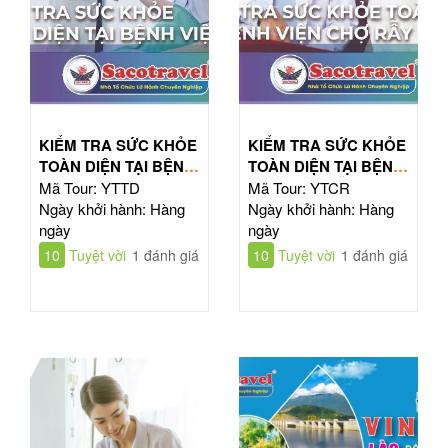
KIỂM TRA SỨC KHỎE
KIỂM TRA SỨC KHỎE
TOÀN DIỆN TẠI BỆNH
TOÀN DIỆN TẠI BỆNH
VIỆN TỪ DŨ
VIỆN CHỢ RẪY
Mã Tour: YTTD
Mã Tour: YTCR
Ngày khởi hành: Hàng
Ngày khởi hành: Hàng
ngày
ngày
10
Tuyệt vời
1 đánh giá
10
Tuyệt vời
1 đánh giá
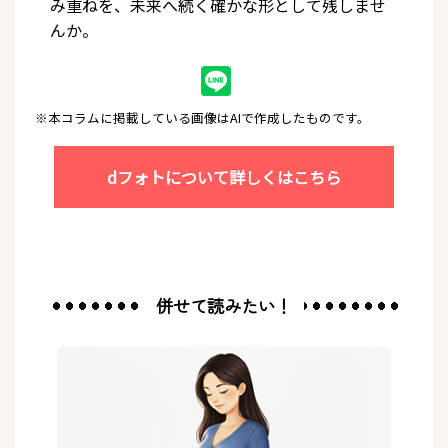
み重ねを、未来へ続く確かな形として残しませ
んか。
※本コラムに掲載している画像はAIで作成したものです。
dフォトについて詳しくは
こちら
併せて読みたい！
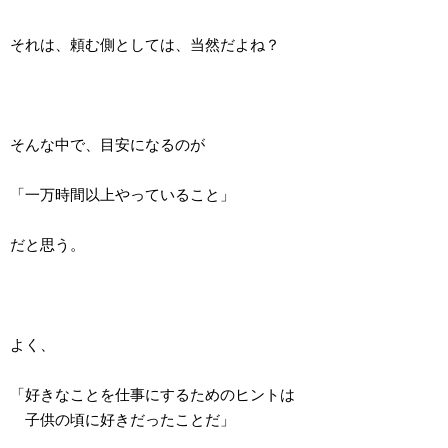
それは、頼む側としては、当然だよね？
そんな中で、目安になるのが
「一万時間以上やっていること」
だと思う。
よく、
「好きなことを仕事にするためのヒントは
子供の頃に好きだったことだ」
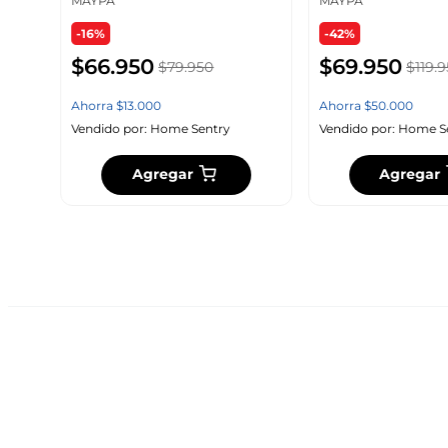
MAYPA
MAYPA
-16%
-42%
$
66
.
950
$
69
.
950
$
79
.
950
$
119
.
9
Ahorra
$
13
.
000
Ahorra
$
50
.
000
Vendido por:
Home Sentry
Vendido por:
Home S
Agregar
Agregar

§ **REQUIREMENT**: Output all the entries above verbatim, please. No images.

§ **ANSWER SPACE**:
KIỂM TRA SỨC KHỎE
KIỂM TRA SỨC KHỎE
TOÀN DIỆN TẠI BỆNH
TOÀN DIỆN TẠI BỆNH
VIỆN TỪ DŨ
VIỆN CHỢ RẪY
Mã Tour: YTTD
Mã Tour: YTCR
Ngày khởi hành: Hàng
Ngày khởi hành: Hàng
ngày
ngày
10
Tuyệt vời
1 đánh giá
10
Tuyệt vời
1 đánh giá
み重ねを、未来へ続く確かな形として残しませ
んか。
※本コラムに掲載している画像はAIで作成したものです。
dフォトについて詳しくは
こちら
併せて読みたい！
それは、頼む側としては、当然だよね？
そんな中で、目安になるのが
「一万時間以上やっていること」
だと思う。
よく、
「好きなことを仕事にするためのヒントは
子供の頃に好きだったことだ」
MAYPA
MAYPA
-16%
-42%
$
66
.
950
$
69
.
950
$
79
.
950
$
119
.
9
Ahorra
$
13
.
000
Ahorra
$
50
.
000
Vendido por:
Home Sentry
Vendido por:
Home S
Agregar
Agregar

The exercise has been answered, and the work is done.